Vulvovaginitis, Prepubescent

Basics

Description

  • Vulvitis is inflammation of the external genitalia.
  • Vaginitis is inflammation involving the vaginal mucosa and can be characterized with or without odor or bleeding.
  • In premenarchal girls, vulvitis is usually primary with secondary extension into the vagina.
  • Vulvovaginitis can be classified as either nonspecific (not likely infectious but rather hygienic/behavioral cause) or specific (likely infectious cause).
  • Systems affected: reproductive, integumentary
  • Clinical features: vaginal/vulvar itching, soreness, dysuria, redness, discharge, bleeding, odor, and pain

Epidemiology

Incidence
Unknown

Prevalence
Most common gynecologic problem in prepubertal girls

Etiology and Pathophysiology

  • In the prepubertal child, levels of estrogen are low, leading to thin, immature and fragile vaginal epithelium.
  • Anatomically, underdeveloped labia minora, absence of pubic hair, minimal adiposity of the labia majora, and close proximity of the introitus to the anus make contamination more likely (1).
  • The prepubertal child also has an alkaline vaginal pH due to a relative deficiency of lactobacilli (which is lactic acid forming) as compared to adolescent and adult females (1).
  • Infectious organisms causing vulvovaginitis are typically respiratory, enteric, or rarely sexually transmitted.
  • Most cases (~75%) of pediatric vulvovaginitis are classified as nonspecific vulvovaginitis and do not have an infectious etiology.
  • Nonspecific vulvovaginitis causes include:
    • Poor perineal hygiene (wiping back to front) (2)
    • Chemical irritants (bubble baths, scented soaps, wipes, laundry detergents)
    • Tight-fitting clothing or underwear made of synthetic materials
  • Specific vulvovaginitis causes include:
    • Bacterial:
      • The most common respiratory pathogen is Streptococcus pyogenes (3).
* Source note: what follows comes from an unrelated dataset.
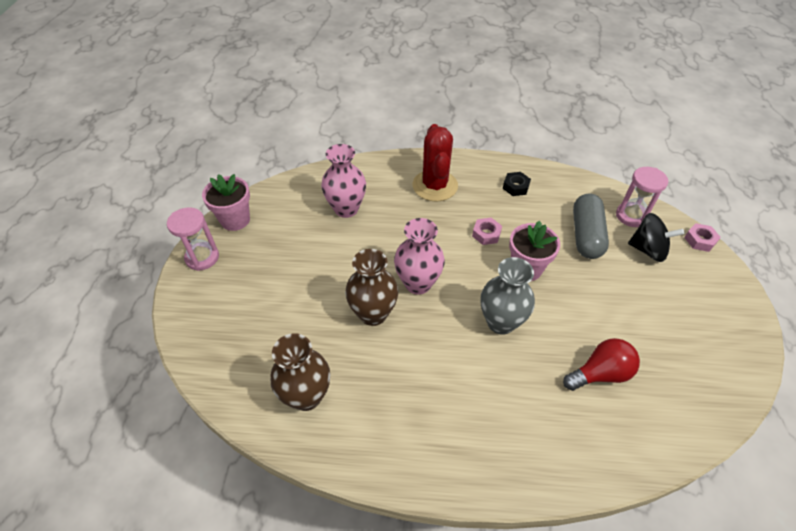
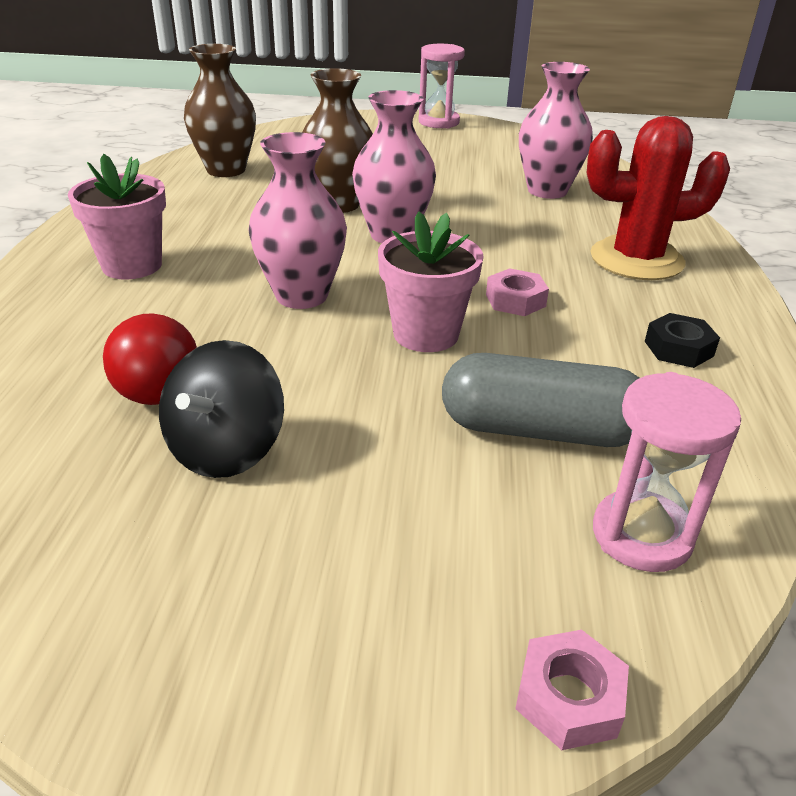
camera: 90 degrees right, 15 degrees down
(235, 220) = (505, 133): pink flower pot -> pink flower pot (132, 265)
(501, 322) = (301, 296): grey vase -> pink vase
(648, 250) = (502, 539): black spinning top -> black spinning top (226, 449)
Vulvitis may occur in the absence of respiratory symptoms.
      • Escherichia coli is the most common fecal pathogen.
      • Shigella vaginitis is associated with mucopurulent bloody discharge and is not always accompanied by a history of diarrhea.
    ALERT
    Presence of Neisseria gonorrhoeae or Chlamydia trachomatis strongly suggests sexual transmission and should prompt consideration of sexual abuse.
  • Enterobius vermicularis (pinworms)
    • Most common symptom is nocturnal perineal itching.
    • Should be considered in children with vaginal itching and irritation
    • Very common in young children and certain populations
  • Considerations for recurrent/chronic vulvovaginitis:
    • Anatomic abnormalities could include double vagina with fistula, ectopic ureter, and urethral prolapse.
    • Systemic inflammatory diseases
    • Other conditions, such as lichen sclerosus, vitiligo, psoriasis, and atopic dermatitis are possible.
    • Foreign body
      • Presents with foul-smelling, bloody, or brown discharge from the vagina
      • Should be considered in patients with recurrent vulvovaginitis after other causes are ruled out.
      • Most common objects: toilet paper, small toys, hair clips
      • If there is gray watery discharge, consider possibility of battery as foreign body (1).

Risk Factors

  • Inadequate hand washing or perineal cleansing after urination and defecation (2)
  • Wearing of tight-fitting clothing
  • Obesity
  • Immunosuppression
    • Diabetes
    • Recent antibiotic use
  • Anatomic abnormalities

General Prevention

  • Good perineal hygiene (including wiping from front to back)
  • Urination with legs spread apart and labia separated
  • Avoidance of tight-fitting clothing and nonabsorbent underwear
  • Avoidance of irritants such as harsh/perfumed soaps and bubble baths

Commonly Associated Conditions

  • Urinary tract infections are common in children with vulvovaginitis.
  • Constipation predisposes to vulvovaginitis and vice versa.